Janjua M Burhan, Hwang Steven W, Samdani Amer F, Pahys Joshua M, Baaj Ali A, Härtl Roger, Greenfield Jeffrey P
Department of Neurological Surgery, New York Presbyterian Hospital, Weill Cornell Medical College, New York, NY, USA.
Shriners Hospitals for Children-Philadelphia, 3551 N Broad St, Philadelphia, PA, 19140, USA.
Childs Nerv Syst. 2019 Jan;35(1):97-106. doi: 10.1007/s00381-018-3876-9. Epub 2018 Jun 29.
Occipitocervical instrumentation is infrequently required for stabilization of the axial and subaxial cervical spine in very young children. However, when it is necessary, unique surgical considerations arise in children when compared with similar procedures in adults.
The authors reviewed literature describing fusion of the occipitocervical junction (OCJ) in toddlers and share their experience with eight cases of young children (age less than or equal to 4 years) receiving occiput to axial or subaxial spine instrumentation and fixation. Diagnoses and indications included severe or secondary Chiari malformation, skeletal dysplastic syndromes, Klippel-Feil syndrome, Pierre Robin syndrome, Gordon syndrome, hemivertebra and atlantal occipitalization, basilar impression, and iatrogenic causes.
All patients underwent occipital bone to cervical spine instrumentation and fixation at different levels. Constructs extended from the occiput to C2 and T1 utilizing various permutations of titanium rods, autologous rib autografts, Mersilene sutures, and combinations of autografts with bone matrix materials. All patients were placed in rigid cervical bracing or halo fixation postoperatively. No postoperative neurological deficits or intraoperative vascular injuries occurred.
Instrumented arthrodesis can be a treatment option in very young children to address the non-traumatic craniocervical instability while reducing the need for prolonged external halo vest immobilization. Factors affecting fusion are addressed with respect to preoperative, intraoperative, and postoperative decision-making that may be unique to the toddler population.

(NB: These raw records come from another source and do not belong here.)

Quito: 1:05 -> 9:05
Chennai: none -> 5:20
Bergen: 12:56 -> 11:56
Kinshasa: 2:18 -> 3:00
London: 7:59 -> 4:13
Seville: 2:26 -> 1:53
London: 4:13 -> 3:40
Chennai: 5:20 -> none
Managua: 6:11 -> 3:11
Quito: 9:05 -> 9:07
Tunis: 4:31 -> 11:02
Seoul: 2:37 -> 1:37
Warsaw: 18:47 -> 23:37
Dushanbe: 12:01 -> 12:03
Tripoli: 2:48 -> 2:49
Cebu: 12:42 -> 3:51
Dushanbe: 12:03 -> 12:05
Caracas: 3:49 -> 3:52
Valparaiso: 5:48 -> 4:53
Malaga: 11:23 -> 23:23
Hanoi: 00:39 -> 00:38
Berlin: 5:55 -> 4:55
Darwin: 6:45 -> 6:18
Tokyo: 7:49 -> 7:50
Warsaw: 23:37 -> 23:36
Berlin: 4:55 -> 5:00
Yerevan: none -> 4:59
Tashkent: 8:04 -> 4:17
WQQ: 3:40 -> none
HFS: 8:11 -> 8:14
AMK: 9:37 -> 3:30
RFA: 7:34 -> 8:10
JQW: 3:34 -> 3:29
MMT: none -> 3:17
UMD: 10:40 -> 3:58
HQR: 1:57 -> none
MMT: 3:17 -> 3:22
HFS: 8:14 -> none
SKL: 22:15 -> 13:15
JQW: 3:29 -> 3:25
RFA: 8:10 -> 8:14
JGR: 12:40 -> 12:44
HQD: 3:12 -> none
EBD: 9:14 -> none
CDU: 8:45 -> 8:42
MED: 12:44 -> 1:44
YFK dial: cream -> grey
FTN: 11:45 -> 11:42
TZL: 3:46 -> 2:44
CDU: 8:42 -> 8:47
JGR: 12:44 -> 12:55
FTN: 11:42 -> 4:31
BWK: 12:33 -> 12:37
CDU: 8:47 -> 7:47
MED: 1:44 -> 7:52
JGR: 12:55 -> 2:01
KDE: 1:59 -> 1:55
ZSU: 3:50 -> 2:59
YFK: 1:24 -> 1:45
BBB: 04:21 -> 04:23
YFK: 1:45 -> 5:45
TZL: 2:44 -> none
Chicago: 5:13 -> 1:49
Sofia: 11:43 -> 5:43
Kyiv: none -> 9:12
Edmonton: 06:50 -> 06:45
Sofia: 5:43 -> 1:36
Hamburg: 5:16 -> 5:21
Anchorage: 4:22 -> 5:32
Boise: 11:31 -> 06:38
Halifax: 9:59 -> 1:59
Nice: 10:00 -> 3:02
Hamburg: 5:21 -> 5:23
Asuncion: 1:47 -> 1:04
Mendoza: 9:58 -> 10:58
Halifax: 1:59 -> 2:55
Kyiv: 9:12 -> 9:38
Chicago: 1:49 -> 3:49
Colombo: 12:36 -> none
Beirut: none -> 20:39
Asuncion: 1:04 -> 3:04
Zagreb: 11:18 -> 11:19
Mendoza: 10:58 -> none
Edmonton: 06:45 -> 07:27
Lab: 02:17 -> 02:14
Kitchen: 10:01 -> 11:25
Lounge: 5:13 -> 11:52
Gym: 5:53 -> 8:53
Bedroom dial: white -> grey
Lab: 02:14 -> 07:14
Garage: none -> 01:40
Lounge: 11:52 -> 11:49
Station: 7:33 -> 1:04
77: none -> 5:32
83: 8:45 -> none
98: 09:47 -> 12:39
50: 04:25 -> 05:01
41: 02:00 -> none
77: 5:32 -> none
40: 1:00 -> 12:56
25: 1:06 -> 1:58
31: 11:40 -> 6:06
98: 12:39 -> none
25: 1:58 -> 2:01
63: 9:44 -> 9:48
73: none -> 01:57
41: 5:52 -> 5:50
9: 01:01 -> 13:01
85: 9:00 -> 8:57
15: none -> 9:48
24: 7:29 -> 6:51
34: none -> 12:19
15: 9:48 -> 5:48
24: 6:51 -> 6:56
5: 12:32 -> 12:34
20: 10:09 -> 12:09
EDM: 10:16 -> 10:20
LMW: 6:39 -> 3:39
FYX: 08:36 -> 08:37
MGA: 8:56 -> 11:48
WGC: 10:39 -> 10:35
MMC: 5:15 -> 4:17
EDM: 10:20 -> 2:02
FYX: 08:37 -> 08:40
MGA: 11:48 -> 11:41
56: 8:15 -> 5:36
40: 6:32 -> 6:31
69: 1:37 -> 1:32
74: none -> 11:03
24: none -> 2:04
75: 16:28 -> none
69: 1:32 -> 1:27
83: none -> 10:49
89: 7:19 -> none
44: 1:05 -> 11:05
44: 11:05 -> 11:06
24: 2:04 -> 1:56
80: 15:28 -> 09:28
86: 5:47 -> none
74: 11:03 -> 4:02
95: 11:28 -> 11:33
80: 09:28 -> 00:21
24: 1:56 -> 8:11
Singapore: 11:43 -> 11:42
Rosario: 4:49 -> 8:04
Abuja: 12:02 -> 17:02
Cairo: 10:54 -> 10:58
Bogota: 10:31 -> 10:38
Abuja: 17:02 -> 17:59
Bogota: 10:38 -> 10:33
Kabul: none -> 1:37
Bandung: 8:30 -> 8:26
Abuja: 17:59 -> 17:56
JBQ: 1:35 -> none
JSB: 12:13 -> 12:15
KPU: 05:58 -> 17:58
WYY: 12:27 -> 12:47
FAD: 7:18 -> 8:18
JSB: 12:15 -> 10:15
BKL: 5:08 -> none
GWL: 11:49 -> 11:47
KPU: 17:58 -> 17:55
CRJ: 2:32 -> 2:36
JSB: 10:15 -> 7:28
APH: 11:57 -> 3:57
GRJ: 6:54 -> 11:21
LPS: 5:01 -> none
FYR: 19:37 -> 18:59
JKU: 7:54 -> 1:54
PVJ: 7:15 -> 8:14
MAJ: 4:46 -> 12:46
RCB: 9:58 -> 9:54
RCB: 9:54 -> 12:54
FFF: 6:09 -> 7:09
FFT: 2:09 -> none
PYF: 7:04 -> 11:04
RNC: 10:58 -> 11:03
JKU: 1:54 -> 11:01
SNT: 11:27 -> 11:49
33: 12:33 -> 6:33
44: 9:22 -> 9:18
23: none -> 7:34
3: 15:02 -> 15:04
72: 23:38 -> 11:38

在非常年幼的儿童中,很少需要枕颈器械来稳定颈椎的轴性和下颈椎。然而,当有必要时,与成人的类似手术相比,儿童会出现独特的手术考量。
作者回顾了描述幼儿枕颈交界融合术(OCJ)的文献,并分享了他们对8例年龄小于或等于4岁的儿童进行枕骨至颈椎或下颈椎器械固定的经验。诊断和适应症包括严重或继发性小脑扁桃体下疝畸形、骨骼发育异常综合征、Klippel-Feil综合征、Pierre Robin综合征、Gordon综合征、半椎体和寰枕融合、基底凹陷以及医源性原因。
所有患者均在不同节段进行了枕骨至颈椎的器械固定。通过钛棒、自体肋骨移植、Mersilene缝线以及自体移植与骨基质材料的各种组合,构建物从枕骨延伸至C2和T1。所有患者术后均接受了刚性颈托或头环固定。术后未出现神经功能缺损或术中血管损伤。
器械辅助关节融合术可以作为非常年幼儿童的一种治疗选择,以解决非创伤性颅颈不稳定问题,同时减少长期使用外部头环背心固定的需求。针对术前、术中和术后决策中可能对幼儿群体独特的影响融合的因素进行了探讨。